(Chart understanding data)
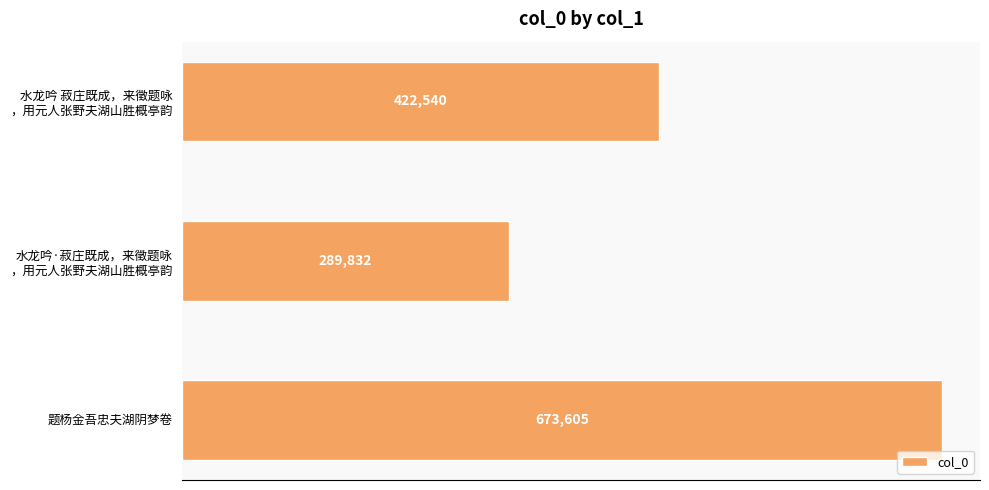

List the labels in order of value, smallest first.

水龙吟·菽庄既成，来徵题咏
，用元人张野夫湖山胜概亭韵, 水龙吟 菽庄既成，来徵题咏
，用元人张野夫湖山胜概亭韵, 题杨金吾忠夫湖阴梦卷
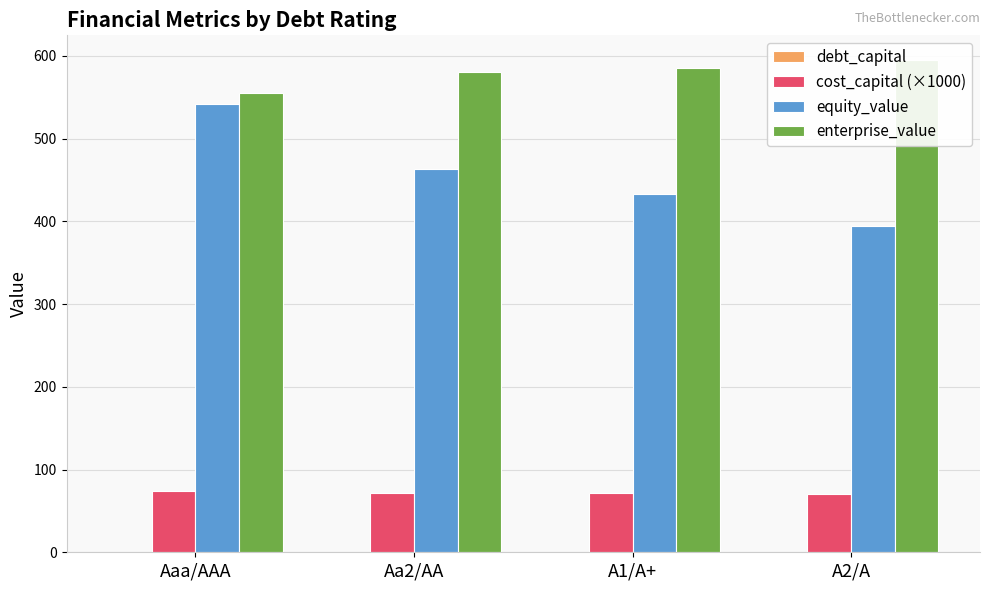

Reading left to right, list all the values displayed in this chart.

debt_capital: Aaa/AAA=0.1	Aa2/AA=0.2	A1/A+=0.3	A2/A=0.4
cost_capital (×1000): Aaa/AAA=73.6	Aa2/AA=71.6	A1/A+=71.3	A2/A=70.6
equity_value: Aaa/AAA=541.7	Aa2/AA=463.5	A1/A+=433.3	A2/A=394.4
enterprise_value: Aaa/AAA=555.1	Aa2/AA=581.0	A1/A+=585.5	A2/A=595.2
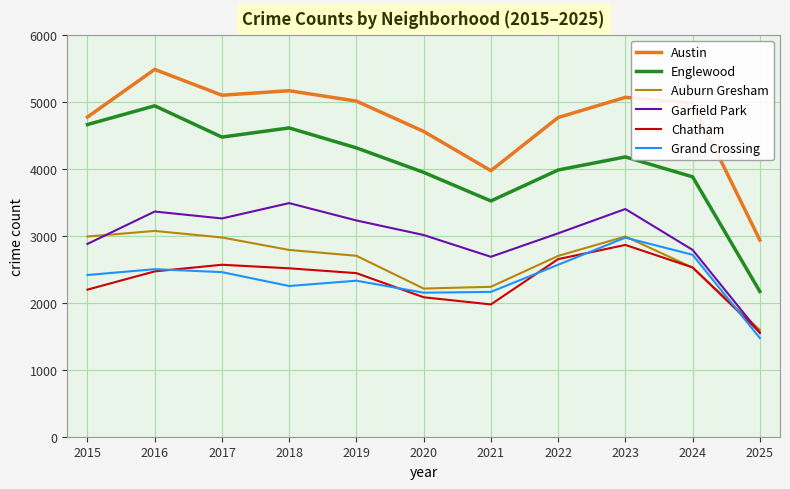

Between 2018 and 2023, which series saw the biggest shift?

Grand Crossing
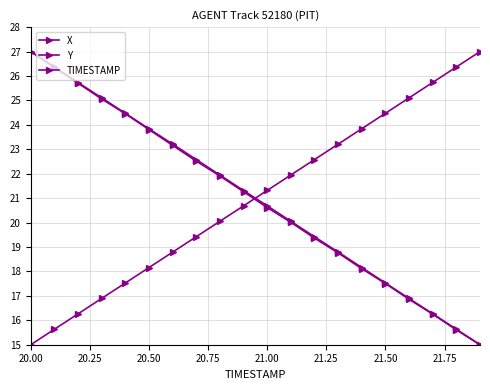

Rank the series by their maximum value, from highest to lowest.

X, Y, TIMESTAMP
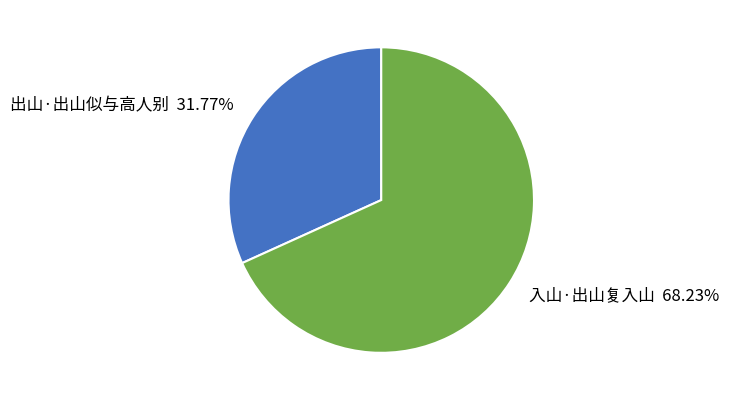

Is it true that 出山·出山似与高人别 is 32% of the pie?

True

# EXERCISE GOAL
Give the text of all the items above as a JSON list of strings, with one string per line and no blank lines. Leave the pictures out.

# REPLY
[
  "List the labels in order of value, smallest first.",
  "水龙吟·菽庄既成，来徵题咏",
  "，用元人张野夫湖山胜概亭韵, 水龙吟 菽庄既成，来徵题咏",
  "，用元人张野夫湖山胜概亭韵, 题杨金吾忠夫湖阴梦卷",
  "Reading left to right, list all the values displayed in this chart.",
  "debt_capital: Aaa/AAA=0.1\tAa2/AA=0.2\tA1/A+=0.3\tA2/A=0.4",
  "cost_capital (×1000): Aaa/AAA=73.6\tAa2/AA=71.6\tA1/A+=71.3\tA2/A=70.6",
  "equity_value: Aaa/AAA=541.7\tAa2/AA=463.5\tA1/A+=433.3\tA2/A=394.4",
  "enterprise_value: Aaa/AAA=555.1\tAa2/AA=581.0\tA1/A+=585.5\tA2/A=595.2",
  "Between 2018 and 2023, which series saw the biggest shift?",
  "Grand Crossing",
  "Rank the series by their maximum value, from highest to lowest.",
  "X, Y, TIMESTAMP",
  "Is it true that 出山·出山似与高人别 is 32% of the pie?",
  "True"
]